Na natureza, tudo que é criado tem a tendência de anunciar quando está pronto. As frutas e os bebês despencam quando estão maduros, as gatas gritam para anunciar o cio, os ovos racham e até a morte, em alguns casos, avisa da própria chegada. Invejo o fim dos processos, esse momento cobiçado de conclusão de ciclo, a carta Mundo do tarô, o pináculo da jornada, o tipo de fim que só existe porque existiu um começo. Ninguém quer estar no meio do caminho. Todo mundo quer colher ou começar a plantar. Com os romances, o tormento do processo se multiplica porque a escrita não aprecia alardes. Os livros não dão avisos. Quase nunca sabemos quando estão prontos ou, muito pior, se um dia vão ficar.
Já contei algumas vezes que Apague a luz se for chorar, meu romance de estreia, não foi o primeiro livro que escrevi. Desde que me envolvi com essas drogas pesadas, aliás, escrever um romance foi uma meta constante e poucas vezes alcançada com sucesso. Com um livro publicado e outro a caminho, já na porteira, achei que teria a confiança e a dignidade de saber qual seria meu próximo projeto. Besteira minha. O próximo projeto continua sendo um mistério. Acho que será assim por muito tempo.
Na dúvida, investigo minhas próprias raízes. Por que terminei esse livro aqui, e não esse outro? Com tanto material inacabado na gaveta, por que me dediquei ao Como se fosse um monstro, meu segundo filho, e não àquela história que escrevo desde 2012? Os motivos para escrever qualquer coisa, vale lembrar, são uma mistura de ideias do momento e obsessões particulares. Mas os motivos para insistir exigem, acima de qualquer coisa, força de espírito. Antes, eu achava que o livro certo se anunciaria nos primeiros capítulos, um raio criativo fulminante, uma alma gêmea em forma de ficção. Mas não existe isso. Livro certo é aquele que a gente termina.
Seria incrível se todo projeto pudesse dizer de cara a que veio, eliminando a condição de rascunho. Imagina só, que maravilhoso prever, sem chegar à escrita, a história que funciona e os becos sem saída? Ter a lucidez de imaginar o mundo do começo ao fim, e saber que o registro valeria a pena. Uma utopia, é claro. Escrever é difícil demais para comportar uns atalhos tão úteis.

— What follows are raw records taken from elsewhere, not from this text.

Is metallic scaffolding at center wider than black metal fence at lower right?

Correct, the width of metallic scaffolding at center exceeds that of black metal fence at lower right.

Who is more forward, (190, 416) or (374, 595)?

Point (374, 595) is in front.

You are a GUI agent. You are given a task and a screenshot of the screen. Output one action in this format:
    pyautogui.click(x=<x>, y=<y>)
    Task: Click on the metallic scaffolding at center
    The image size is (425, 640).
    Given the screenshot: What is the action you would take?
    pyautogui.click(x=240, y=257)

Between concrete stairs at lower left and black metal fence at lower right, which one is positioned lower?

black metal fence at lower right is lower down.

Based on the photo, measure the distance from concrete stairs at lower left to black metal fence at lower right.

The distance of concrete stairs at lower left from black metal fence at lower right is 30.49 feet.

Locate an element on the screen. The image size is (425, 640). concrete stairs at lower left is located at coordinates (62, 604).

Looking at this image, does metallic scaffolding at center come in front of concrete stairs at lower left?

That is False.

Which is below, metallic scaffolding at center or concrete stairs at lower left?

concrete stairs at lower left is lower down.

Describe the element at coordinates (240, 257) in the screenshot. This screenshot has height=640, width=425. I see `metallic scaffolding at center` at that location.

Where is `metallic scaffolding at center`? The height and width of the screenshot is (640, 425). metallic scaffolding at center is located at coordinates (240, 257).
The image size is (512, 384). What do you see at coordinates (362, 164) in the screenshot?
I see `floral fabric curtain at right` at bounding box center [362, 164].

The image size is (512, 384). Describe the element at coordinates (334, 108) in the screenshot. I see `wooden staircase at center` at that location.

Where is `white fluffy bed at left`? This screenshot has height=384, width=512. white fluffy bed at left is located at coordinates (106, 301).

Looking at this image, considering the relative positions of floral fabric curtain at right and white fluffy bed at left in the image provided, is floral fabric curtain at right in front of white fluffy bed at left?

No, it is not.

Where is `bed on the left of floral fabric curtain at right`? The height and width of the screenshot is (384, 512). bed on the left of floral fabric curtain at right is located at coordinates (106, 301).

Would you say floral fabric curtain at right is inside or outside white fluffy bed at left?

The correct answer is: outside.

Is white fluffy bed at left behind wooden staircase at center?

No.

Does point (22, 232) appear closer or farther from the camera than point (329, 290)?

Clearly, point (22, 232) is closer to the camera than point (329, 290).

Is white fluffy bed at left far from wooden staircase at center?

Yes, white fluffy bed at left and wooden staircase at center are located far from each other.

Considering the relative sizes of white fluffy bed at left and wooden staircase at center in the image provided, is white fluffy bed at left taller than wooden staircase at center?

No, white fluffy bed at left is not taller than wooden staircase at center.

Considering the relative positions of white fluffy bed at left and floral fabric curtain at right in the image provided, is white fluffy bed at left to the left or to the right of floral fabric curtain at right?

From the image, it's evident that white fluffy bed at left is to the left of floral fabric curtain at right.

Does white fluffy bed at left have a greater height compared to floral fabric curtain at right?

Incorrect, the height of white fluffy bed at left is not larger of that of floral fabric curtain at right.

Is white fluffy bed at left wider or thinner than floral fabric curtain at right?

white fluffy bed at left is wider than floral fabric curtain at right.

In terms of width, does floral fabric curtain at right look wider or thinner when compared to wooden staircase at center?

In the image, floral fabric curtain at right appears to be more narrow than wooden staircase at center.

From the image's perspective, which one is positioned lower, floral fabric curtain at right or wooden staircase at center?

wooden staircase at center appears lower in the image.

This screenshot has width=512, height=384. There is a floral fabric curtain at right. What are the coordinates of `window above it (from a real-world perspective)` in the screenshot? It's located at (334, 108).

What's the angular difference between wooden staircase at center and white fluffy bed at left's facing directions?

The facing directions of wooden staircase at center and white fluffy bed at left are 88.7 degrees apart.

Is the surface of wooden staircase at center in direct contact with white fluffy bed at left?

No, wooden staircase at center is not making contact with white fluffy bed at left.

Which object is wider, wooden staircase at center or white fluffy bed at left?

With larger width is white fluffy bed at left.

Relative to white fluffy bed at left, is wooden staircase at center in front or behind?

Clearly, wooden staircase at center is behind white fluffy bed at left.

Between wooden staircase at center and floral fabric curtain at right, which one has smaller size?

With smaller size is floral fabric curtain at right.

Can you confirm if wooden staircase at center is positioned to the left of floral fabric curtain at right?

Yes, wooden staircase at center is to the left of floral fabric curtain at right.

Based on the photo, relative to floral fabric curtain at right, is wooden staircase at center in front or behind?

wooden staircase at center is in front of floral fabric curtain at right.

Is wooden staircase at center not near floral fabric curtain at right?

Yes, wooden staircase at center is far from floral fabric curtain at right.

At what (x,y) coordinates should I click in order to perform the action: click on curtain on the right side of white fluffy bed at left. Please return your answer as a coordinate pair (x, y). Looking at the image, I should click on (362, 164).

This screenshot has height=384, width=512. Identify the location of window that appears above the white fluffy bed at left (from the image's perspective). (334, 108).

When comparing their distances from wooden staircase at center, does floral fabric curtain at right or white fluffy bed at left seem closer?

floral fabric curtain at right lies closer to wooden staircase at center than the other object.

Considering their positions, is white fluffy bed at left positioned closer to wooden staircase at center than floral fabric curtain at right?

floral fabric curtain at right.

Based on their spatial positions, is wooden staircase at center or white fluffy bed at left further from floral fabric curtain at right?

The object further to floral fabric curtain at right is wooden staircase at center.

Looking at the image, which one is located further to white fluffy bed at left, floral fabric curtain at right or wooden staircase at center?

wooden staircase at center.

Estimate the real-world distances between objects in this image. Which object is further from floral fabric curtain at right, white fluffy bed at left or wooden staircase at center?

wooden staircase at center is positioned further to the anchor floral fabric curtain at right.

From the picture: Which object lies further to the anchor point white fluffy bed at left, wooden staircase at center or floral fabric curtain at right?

Na dúvida, quando bate a descrença, consulto os universitários. Essa história aqui está boa? Está com ritmo? Dá vontade de continuar lendo? Anoto tudo na minha prancheta mental. Conforme o resultado da pesquisa, às vezes descarto tudo. Eu confio na opinião alheia, porque a minha é instável.
Desde o começo dos tempos, os leitores beta e editores salvam nós, pobres escritores, das incertezas criativas. O negócio é que mesmo os livros incertos, os mais ou menos, podem virar, dar um caldo, chegar no ponto. Tudo é uma questão de ter fé para seguir adiante. É mais fácil definir se algo é bom ou não, se tem futuro ou não, depois de pronto. Por isso, sou uma entusiasta da produção, ainda que doa e seja difícil produzir. Depois que o pensamento é escrito, é mais fácil julgar e até melhorar o resultado.
Estou vivendo esse impasse com uma história que me atormenta desde o ano passado. Não tenho certeza se é uma boa ideia, se já tenho bagagem suficiente para escrevê-la, ou se ela merece a dedicação das poucas horas que tenho para escrever. Mas decidi seguir em frente para poder avaliar (tenho dois capítulos prontos, veja que avanço, é a primeira coisa que escrevo em meses). Na pior das hipóteses, será mais uma ideia testada.
É sempre bom ter algo na gaveta, mesmo que seja para o descarte. Até o lixo é útil. Que atire a primeira pedra quem nunca reciclou algum trabalho ou precisou evoluir um Pokémon literário.
Na dúvida, amigos e amigas, escreva.
Decisões difíceis de tomar, como começar ou terminar um texto. Vejo que o único jeito é mesmo continuar a escrever, sempre e pra sempre.